Processo Alba Pontina, Pugliese racconta: minacce anche per controllare il prezzo del pesce al mercato

Nuova audizione del pentito figlio di Cha Cha che racconta il funzionamento del clan di Campo Boario

Udienza fiume oggi per il processo Alba Pontina: nell’aula della Corte di Assise, collegato in videoconferenza dalla località segreta dove si trova, è stato ascoltato ancora Renato Pugliese, figlio di Costantino Cha Cha Di Silvio e dalla fine del 2016 collaboratore di giustizia.

Pugliese, interrogato dai pubblici ministeri Luigia Spinelli e Claudio De Lazzaro, ha raccontato ulteriori aspetti dell’organizzazione del clan di Campo Boario entrando nel dettaglio dei sistemi utilizzati per mettere a segno estorsioni ai danni di professionisti, spacciare la droga , mediare quando qualcuno aveva debiti che non poteva pagare.  

Il racconto ha riguardato anche l’estorsione a Malfetta, il gestore del ristorante di Sermoneta scalo per la quale i figli di Armando Di Silvio, Agostino Riccardo e lo stesso Pugliese sono già stati condannati. “Ci riunivamo – ha spiegato – e decidevamo che serviva il cosiddetto gettone di presenza vale a dire qualcuno che metteva paura a chi doveva dei soldi che noi dovevamo recuperare ma poi garantiva che non sarebbe successo nulla.

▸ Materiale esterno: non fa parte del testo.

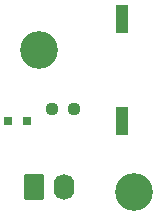
<source format=gbr>
%TF.GenerationSoftware,KiCad,Pcbnew,7.0.1*%
%TF.CreationDate,2023-09-08T00:00:39-05:00*%
%TF.ProjectId,proj1,70726f6a-312e-46b6-9963-61645f706362,1.0*%
%TF.SameCoordinates,Original*%
%TF.FileFunction,Soldermask,Top*%
%TF.FilePolarity,Negative*%
%FSLAX46Y46*%
G04 Gerber Fmt 4.6, Leading zero omitted, Abs format (unit mm)*
G04 Created by KiCad (PCBNEW 7.0.1) date 2023-09-08 00:00:39*
%MOMM*%
%LPD*%
G01*
G04 APERTURE LIST*
G04 Aperture macros list*
%AMRoundRect*
0 Rectangle with rounded corners*
0 $1 Rounding radius*
0 $2 $3 $4 $5 $6 $7 $8 $9 X,Y pos of 4 corners*
0 Add a 4 corners polygon primitive as box body*
4,1,4,$2,$3,$4,$5,$6,$7,$8,$9,$2,$3,0*
0 Add four circle primitives for the rounded corners*
1,1,$1+$1,$2,$3*
1,1,$1+$1,$4,$5*
1,1,$1+$1,$6,$7*
1,1,$1+$1,$8,$9*
0 Add four rect primitives between the rounded corners*
20,1,$1+$1,$2,$3,$4,$5,0*
20,1,$1+$1,$4,$5,$6,$7,0*
20,1,$1+$1,$6,$7,$8,$9,0*
20,1,$1+$1,$8,$9,$2,$3,0*%
G04 Aperture macros list end*
%ADD10C,3.200000*%
%ADD11RoundRect,0.237500X0.250000X0.237500X-0.250000X0.237500X-0.250000X-0.237500X0.250000X-0.237500X0*%
%ADD12R,0.800000X0.800000*%
%ADD13R,1.120000X2.440000*%
%ADD14RoundRect,0.250000X-0.620000X-0.845000X0.620000X-0.845000X0.620000X0.845000X-0.620000X0.845000X0*%
%ADD15O,1.740000X2.190000*%
G04 APERTURE END LIST*
D10*
%TO.C,REF\u002A\u002A*%
X117000000Y-83000000D03*
%TD*%
%TO.C,REF\u002A\u002A*%
X109000000Y-71000000D03*
%TD*%
D11*
%TO.C,R1*%
X111912500Y-76000000D03*
X110087500Y-76000000D03*
%TD*%
D12*
%TO.C,D1*%
X106400000Y-76993750D03*
X108000000Y-76993750D03*
%TD*%
D13*
%TO.C,SW1*%
X116000000Y-76993750D03*
X116000000Y-68383750D03*
%TD*%
D14*
%TO.C,J1*%
X108585000Y-82550000D03*
D15*
X111125000Y-82550000D03*
%TD*%
M02*

</source>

Di solito questo ruolo era di Pupetto e Samuele Di Silvio”.  Poi c’erano le estorsioni ai professionisti, vittime un avvocato il cui fratello aveva debiti di gioco e un altro la cui moglie non aveva pagato il conto in un negozio di abbigliamento e ancora quello che per paura tirava fuori 3/400 euro al mese fino a quando non ce l’ha fatta più.

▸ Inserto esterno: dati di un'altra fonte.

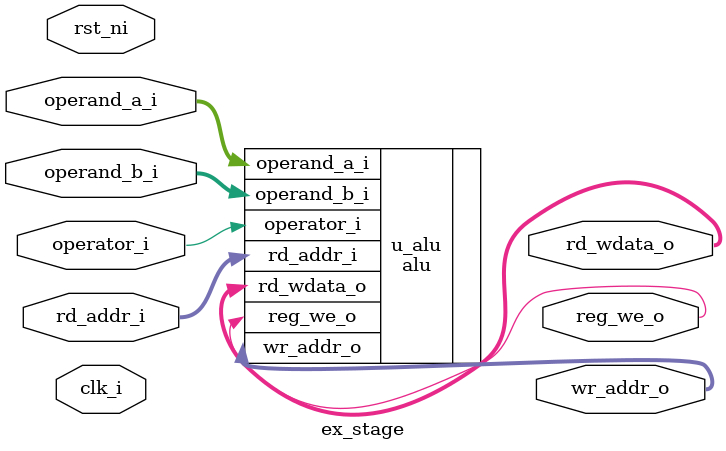
<source format=sv>
module ex_stage(
    input  logic        clk_i,
    input  logic        rst_ni,
    input  logic        operator_i,
    input  logic [31:0] operand_a_i,
    input  logic [31:0] operand_b_i,
    input  logic [4:0]  rd_addr_i,
    output logic        reg_we_o,
    output logic [4:0]  wr_addr_o,
    output logic [31:0] rd_wdata_o
);




alu u_alu(
    .operator_i(operator_i),
    .operand_a_i(operand_a_i),
    .operand_b_i(operand_b_i),
    .rd_addr_i(rd_addr_i),
    .reg_we_o(reg_we_o),
    .wr_addr_o(wr_addr_o),
    .rd_wdata_o(rd_wdata_o)
);

endmodule

</source>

Pugliese racconta anche dell’aiuto fornitogli da Luciano Iannotta, imprenditore di Sonnino che pagò parte del suoi debiti con un componente della famiglia Ciarelli. E poi ancora le minacce al titolare di un banco del pesce al mercato settimanale di Latina per costringerlo a tenere i prezzi più bassi per non danneggiare un altro commerciante che mensilmente li pagava per stare tranquillo.

Pugliese è stato poi controinterrogato dall’avvocato Oreste Palmieri dichiarando che la paura degli zingari non era limitata a Armando Di Silvio e ai suoi familiari ma a tutti i rom del capoluogo pontino.

Si torna in aula il 7 gennaio prossimo quando inizierà l’audizione dell’altro collaboratore, Agostino Riccardo.